___ Data listing ___

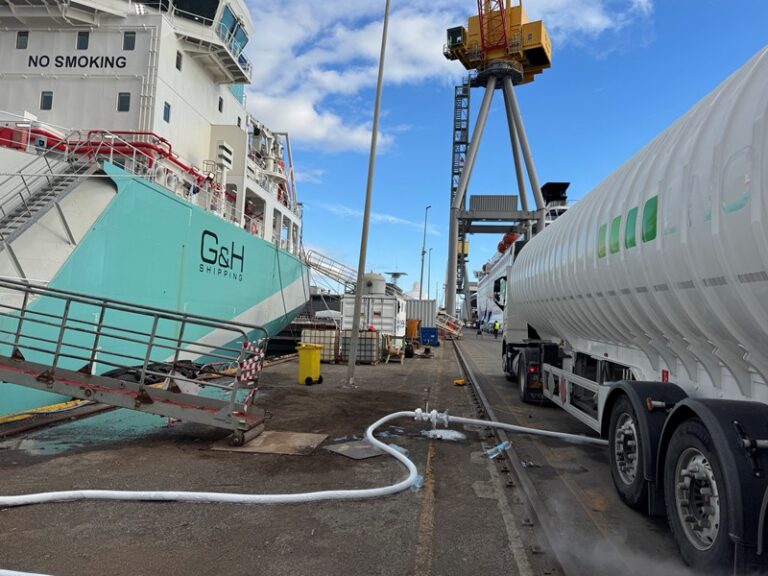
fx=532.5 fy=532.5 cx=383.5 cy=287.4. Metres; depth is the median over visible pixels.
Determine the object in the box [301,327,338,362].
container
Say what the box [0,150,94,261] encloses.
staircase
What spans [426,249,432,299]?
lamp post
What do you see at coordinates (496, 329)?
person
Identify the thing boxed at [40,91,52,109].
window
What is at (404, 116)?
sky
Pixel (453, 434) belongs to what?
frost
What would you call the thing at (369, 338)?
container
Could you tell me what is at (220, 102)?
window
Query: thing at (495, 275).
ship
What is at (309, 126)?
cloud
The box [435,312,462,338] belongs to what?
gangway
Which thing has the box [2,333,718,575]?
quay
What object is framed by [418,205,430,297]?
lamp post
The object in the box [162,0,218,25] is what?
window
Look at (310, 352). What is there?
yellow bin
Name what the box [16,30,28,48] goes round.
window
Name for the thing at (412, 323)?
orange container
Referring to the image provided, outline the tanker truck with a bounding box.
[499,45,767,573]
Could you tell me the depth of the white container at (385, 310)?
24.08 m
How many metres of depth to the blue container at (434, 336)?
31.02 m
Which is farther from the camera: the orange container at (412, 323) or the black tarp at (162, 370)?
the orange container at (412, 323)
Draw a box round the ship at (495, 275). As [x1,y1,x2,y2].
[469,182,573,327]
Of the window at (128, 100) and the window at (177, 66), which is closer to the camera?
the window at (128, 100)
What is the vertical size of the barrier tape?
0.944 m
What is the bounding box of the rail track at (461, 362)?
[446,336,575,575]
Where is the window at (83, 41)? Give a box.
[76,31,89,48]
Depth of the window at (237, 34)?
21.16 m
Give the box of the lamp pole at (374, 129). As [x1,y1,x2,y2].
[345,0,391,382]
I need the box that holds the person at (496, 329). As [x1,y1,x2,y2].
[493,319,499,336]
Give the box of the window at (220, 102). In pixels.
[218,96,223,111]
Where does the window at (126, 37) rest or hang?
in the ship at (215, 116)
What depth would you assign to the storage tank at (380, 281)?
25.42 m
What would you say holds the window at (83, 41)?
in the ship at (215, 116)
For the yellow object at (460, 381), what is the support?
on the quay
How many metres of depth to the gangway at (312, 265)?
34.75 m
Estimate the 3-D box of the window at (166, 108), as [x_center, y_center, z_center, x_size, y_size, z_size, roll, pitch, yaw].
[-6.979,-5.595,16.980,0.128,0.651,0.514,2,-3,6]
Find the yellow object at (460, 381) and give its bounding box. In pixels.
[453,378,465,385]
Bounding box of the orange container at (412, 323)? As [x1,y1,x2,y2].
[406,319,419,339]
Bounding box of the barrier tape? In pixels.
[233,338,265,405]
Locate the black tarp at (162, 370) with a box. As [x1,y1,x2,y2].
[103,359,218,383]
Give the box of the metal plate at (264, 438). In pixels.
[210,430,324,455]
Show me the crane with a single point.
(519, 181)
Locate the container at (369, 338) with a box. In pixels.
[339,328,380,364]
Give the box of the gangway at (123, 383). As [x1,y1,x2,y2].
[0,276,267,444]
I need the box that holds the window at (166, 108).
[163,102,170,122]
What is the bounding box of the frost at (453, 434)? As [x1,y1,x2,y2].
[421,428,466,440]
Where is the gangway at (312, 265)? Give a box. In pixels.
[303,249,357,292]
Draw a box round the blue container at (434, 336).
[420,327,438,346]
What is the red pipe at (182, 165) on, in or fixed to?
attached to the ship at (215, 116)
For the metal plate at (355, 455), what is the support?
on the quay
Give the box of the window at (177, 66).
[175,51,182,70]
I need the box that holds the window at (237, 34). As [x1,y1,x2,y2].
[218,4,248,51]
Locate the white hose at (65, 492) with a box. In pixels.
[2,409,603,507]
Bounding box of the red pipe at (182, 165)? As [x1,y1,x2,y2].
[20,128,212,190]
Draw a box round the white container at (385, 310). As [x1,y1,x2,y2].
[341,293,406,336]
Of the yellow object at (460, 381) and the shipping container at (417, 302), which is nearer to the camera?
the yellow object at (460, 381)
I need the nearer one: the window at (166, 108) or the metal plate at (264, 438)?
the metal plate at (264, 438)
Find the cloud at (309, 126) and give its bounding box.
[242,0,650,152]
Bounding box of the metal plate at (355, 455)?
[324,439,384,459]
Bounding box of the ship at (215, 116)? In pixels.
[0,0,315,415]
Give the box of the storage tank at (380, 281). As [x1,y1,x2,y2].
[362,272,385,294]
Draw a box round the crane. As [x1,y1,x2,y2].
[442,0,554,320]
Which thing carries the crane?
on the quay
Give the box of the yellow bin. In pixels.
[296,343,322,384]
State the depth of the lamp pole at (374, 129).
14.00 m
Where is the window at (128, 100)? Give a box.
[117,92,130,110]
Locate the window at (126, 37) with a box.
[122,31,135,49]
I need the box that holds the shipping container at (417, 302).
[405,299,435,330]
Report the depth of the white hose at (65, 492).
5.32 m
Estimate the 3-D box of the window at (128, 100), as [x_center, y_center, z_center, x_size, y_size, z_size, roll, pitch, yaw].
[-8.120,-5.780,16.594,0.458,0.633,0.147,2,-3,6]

___
___ Data listing ___

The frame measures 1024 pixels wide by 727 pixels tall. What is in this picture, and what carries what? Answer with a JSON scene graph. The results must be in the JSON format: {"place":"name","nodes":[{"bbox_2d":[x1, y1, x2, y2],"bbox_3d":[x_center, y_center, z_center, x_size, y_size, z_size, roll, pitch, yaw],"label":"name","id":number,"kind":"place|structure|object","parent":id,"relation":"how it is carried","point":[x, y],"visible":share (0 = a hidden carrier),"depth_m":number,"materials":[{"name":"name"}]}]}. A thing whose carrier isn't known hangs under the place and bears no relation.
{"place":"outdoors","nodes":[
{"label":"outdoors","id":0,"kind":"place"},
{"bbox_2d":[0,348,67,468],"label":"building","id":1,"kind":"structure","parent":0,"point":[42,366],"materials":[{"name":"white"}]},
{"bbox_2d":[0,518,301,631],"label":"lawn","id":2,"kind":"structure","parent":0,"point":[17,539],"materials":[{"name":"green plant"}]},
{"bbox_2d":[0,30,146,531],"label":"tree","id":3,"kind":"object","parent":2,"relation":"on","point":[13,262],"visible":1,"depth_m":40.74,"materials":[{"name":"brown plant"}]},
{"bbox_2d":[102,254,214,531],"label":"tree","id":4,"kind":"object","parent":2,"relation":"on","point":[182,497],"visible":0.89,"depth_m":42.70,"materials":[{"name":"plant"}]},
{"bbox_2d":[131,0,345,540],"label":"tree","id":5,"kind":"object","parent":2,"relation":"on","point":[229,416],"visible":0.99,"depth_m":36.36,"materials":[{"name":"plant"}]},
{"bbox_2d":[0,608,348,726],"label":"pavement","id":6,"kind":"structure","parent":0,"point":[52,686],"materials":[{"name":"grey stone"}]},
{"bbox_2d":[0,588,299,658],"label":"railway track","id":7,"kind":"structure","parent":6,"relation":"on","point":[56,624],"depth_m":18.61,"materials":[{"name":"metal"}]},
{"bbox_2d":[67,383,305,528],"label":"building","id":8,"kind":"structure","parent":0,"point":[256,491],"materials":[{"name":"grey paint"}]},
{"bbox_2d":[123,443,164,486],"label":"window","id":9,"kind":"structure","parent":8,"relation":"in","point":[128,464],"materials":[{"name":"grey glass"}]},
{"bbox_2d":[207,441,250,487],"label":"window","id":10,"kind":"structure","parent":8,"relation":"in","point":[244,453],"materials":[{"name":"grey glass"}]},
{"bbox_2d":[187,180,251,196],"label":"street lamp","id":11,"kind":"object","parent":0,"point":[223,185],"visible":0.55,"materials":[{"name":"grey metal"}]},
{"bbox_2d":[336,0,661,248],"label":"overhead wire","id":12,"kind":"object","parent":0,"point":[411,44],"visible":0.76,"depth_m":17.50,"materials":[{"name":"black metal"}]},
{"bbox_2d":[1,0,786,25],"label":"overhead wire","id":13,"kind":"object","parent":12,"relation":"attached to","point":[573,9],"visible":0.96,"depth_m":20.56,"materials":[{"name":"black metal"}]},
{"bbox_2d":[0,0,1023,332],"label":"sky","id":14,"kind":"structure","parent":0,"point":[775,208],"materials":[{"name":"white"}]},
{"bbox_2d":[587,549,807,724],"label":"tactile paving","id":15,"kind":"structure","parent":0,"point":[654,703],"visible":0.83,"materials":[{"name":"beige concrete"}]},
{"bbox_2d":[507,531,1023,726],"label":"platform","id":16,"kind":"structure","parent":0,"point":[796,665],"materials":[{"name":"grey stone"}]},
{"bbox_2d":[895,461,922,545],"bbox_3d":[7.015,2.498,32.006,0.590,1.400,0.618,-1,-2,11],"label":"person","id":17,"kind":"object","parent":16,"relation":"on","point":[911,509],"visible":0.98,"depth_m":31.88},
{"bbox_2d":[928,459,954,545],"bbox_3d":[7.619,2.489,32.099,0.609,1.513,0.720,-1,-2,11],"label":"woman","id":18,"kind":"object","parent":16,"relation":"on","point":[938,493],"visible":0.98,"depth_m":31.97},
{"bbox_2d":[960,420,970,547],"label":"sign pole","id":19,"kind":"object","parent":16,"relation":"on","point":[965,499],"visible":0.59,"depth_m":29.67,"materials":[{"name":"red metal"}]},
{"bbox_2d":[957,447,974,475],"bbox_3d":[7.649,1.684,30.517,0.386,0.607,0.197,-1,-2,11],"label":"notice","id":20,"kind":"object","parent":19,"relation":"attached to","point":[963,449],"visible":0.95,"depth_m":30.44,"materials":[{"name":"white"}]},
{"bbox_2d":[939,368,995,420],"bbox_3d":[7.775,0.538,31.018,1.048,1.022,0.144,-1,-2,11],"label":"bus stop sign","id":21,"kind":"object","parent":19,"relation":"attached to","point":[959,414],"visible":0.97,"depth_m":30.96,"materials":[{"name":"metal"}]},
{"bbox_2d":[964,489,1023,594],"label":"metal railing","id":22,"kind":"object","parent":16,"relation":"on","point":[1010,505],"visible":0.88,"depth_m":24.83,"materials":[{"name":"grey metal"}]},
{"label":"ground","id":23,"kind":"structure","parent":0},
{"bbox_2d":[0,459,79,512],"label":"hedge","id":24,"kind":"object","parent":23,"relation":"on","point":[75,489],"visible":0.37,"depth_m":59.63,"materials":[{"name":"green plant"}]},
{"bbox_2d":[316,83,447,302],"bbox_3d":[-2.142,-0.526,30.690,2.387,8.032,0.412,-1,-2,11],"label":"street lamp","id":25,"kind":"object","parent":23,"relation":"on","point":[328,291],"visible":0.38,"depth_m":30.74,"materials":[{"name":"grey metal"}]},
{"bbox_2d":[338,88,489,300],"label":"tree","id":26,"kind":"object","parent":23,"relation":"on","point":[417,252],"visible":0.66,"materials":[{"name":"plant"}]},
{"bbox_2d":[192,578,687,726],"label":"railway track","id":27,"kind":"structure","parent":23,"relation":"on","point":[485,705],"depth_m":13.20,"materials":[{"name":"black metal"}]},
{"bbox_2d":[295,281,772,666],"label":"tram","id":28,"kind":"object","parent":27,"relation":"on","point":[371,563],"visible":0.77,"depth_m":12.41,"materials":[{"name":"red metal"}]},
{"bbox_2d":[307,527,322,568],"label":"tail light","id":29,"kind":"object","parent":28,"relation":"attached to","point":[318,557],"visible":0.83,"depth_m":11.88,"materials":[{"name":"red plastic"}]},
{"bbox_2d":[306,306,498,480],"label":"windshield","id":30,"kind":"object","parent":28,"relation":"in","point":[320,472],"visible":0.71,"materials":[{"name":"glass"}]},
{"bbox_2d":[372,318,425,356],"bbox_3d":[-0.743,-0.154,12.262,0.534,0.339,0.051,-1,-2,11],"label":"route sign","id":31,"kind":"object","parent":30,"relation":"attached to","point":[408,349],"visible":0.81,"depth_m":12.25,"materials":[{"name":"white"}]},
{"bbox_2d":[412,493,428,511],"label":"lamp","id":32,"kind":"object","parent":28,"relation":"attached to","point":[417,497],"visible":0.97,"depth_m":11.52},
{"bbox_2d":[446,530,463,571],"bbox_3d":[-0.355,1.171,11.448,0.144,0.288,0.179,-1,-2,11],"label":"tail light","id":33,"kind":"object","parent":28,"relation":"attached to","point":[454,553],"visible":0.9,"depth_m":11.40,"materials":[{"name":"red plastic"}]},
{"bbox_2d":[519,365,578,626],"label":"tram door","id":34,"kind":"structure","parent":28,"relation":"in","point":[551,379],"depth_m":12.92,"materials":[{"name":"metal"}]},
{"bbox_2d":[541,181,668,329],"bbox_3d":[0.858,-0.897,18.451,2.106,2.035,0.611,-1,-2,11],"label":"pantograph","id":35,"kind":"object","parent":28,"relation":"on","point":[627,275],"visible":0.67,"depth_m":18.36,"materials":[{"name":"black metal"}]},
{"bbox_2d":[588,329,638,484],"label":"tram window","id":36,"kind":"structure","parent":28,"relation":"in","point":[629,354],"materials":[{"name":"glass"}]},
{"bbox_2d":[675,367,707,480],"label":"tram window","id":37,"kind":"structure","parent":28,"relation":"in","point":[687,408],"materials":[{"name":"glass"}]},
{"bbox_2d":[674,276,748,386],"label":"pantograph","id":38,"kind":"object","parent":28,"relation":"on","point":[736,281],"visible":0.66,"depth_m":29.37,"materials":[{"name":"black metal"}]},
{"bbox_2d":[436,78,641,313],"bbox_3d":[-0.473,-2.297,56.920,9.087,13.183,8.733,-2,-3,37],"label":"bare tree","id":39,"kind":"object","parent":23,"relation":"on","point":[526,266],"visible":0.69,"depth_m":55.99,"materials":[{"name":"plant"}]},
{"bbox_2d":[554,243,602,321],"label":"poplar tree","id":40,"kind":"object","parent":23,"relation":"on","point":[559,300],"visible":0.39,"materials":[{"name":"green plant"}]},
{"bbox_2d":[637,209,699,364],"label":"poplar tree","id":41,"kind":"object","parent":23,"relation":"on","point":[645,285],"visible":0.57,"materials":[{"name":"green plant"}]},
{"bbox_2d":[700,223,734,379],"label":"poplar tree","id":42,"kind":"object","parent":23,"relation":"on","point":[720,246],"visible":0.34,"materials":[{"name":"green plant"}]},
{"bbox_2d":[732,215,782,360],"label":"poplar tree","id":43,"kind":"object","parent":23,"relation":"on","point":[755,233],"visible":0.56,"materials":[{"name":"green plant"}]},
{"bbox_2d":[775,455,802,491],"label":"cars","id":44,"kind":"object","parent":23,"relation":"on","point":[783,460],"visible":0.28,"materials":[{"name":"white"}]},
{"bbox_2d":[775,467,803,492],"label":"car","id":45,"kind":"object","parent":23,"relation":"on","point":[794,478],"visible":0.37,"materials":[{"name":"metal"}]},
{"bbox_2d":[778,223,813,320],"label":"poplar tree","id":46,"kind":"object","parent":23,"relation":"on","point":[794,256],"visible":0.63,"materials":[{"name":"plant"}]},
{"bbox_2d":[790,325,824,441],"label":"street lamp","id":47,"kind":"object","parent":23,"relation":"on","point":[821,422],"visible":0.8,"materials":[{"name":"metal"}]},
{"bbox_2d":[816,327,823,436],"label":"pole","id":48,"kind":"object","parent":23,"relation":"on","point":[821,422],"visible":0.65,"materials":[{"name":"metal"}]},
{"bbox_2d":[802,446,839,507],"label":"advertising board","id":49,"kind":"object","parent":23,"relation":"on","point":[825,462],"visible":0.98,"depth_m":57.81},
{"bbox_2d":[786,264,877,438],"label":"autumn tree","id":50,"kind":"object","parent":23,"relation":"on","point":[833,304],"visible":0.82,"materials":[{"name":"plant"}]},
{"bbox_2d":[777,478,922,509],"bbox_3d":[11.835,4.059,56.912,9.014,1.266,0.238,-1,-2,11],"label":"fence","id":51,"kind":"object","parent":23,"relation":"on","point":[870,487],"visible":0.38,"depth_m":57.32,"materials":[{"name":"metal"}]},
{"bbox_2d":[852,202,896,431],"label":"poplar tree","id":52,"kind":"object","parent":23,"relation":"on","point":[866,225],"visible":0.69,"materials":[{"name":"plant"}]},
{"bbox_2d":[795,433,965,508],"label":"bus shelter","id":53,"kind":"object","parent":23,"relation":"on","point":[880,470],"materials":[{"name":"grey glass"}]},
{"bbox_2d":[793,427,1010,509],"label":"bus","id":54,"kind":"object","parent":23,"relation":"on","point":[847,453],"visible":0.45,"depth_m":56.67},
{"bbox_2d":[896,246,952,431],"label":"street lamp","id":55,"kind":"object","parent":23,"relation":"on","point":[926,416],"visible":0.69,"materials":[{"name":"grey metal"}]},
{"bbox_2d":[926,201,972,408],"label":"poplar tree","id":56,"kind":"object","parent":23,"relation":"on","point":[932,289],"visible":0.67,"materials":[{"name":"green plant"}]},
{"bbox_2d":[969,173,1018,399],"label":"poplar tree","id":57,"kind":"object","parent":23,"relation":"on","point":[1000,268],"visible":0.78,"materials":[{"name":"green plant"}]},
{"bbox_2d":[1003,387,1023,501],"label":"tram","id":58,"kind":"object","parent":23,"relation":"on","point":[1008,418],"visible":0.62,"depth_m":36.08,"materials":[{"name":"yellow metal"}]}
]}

___
___ Data listing ___

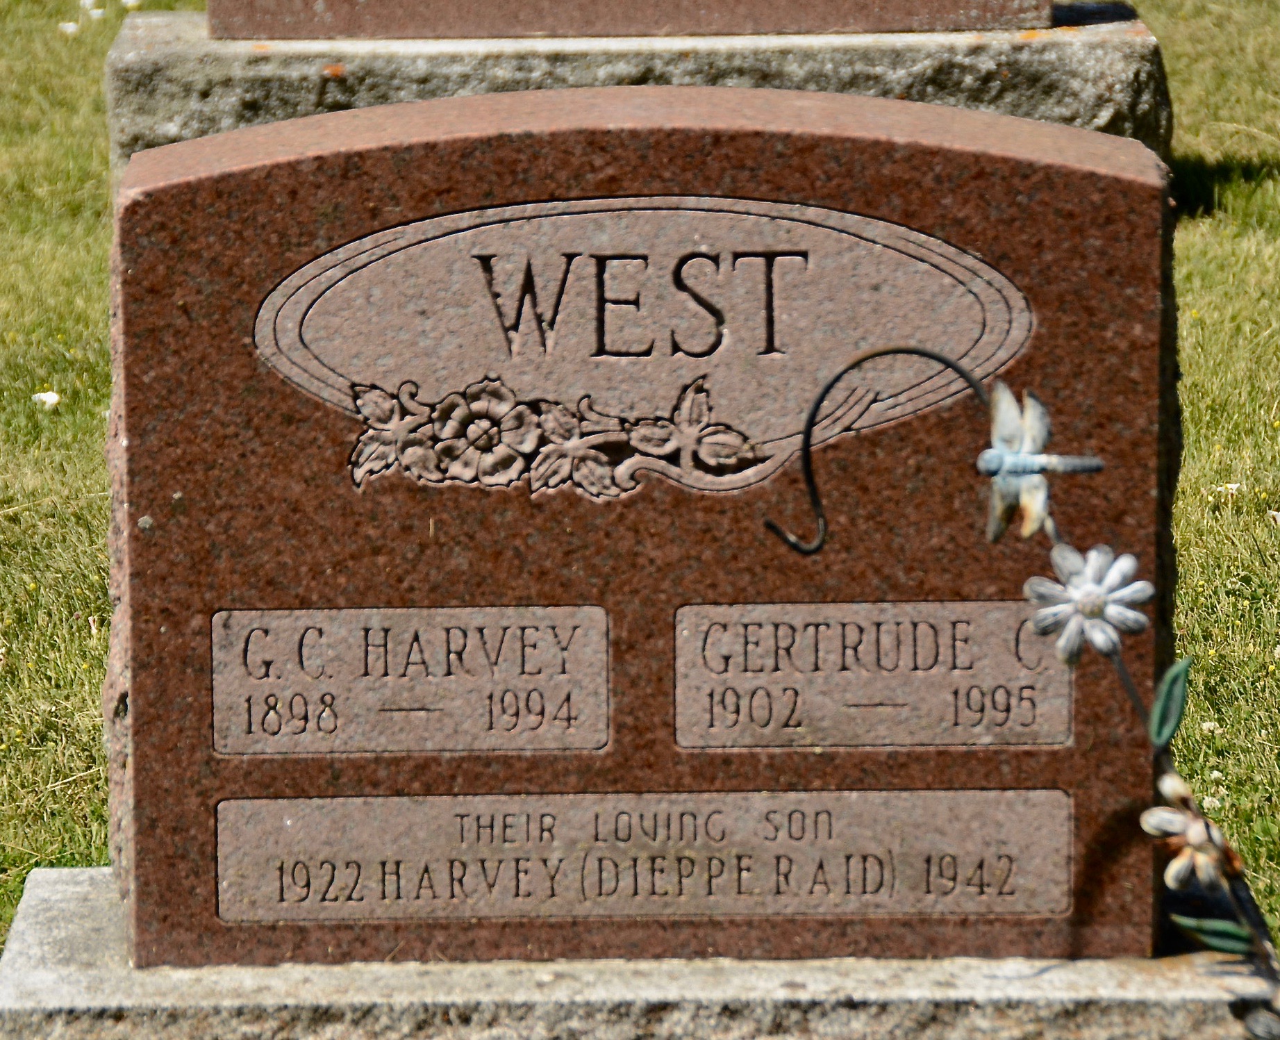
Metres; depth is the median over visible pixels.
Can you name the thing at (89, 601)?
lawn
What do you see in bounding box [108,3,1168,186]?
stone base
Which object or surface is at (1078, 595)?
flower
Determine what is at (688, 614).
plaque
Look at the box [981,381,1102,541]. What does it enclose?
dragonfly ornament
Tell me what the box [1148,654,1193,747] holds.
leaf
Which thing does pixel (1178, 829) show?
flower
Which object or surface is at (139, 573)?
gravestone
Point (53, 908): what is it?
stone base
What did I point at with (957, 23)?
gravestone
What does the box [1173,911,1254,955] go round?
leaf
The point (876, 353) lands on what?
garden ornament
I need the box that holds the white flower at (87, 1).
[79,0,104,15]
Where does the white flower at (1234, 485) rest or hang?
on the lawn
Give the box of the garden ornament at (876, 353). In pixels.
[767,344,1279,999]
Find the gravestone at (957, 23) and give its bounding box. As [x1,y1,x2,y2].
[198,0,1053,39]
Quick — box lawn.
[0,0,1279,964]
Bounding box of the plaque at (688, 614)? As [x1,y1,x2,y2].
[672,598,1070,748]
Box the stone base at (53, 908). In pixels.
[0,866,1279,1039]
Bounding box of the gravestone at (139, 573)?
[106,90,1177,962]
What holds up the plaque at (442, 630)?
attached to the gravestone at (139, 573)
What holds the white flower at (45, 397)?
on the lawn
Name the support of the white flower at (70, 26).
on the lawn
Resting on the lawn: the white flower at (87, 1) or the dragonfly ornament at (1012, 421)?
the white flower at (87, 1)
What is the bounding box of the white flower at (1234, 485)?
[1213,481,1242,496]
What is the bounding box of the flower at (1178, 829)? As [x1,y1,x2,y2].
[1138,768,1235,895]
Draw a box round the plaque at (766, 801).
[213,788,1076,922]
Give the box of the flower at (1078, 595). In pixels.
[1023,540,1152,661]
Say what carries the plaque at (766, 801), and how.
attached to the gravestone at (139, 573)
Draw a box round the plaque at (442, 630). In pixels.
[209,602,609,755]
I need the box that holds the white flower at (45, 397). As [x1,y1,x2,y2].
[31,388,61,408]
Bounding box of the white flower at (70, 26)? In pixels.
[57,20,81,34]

___

■ **Action item**
If a line in the data above holds the string "median", copy it.

■ **Worked solution**
fx=532.5 fy=532.5 cx=383.5 cy=287.4. Metres; depth is the median over visible pixels.
Metres; depth is the median over visible pixels.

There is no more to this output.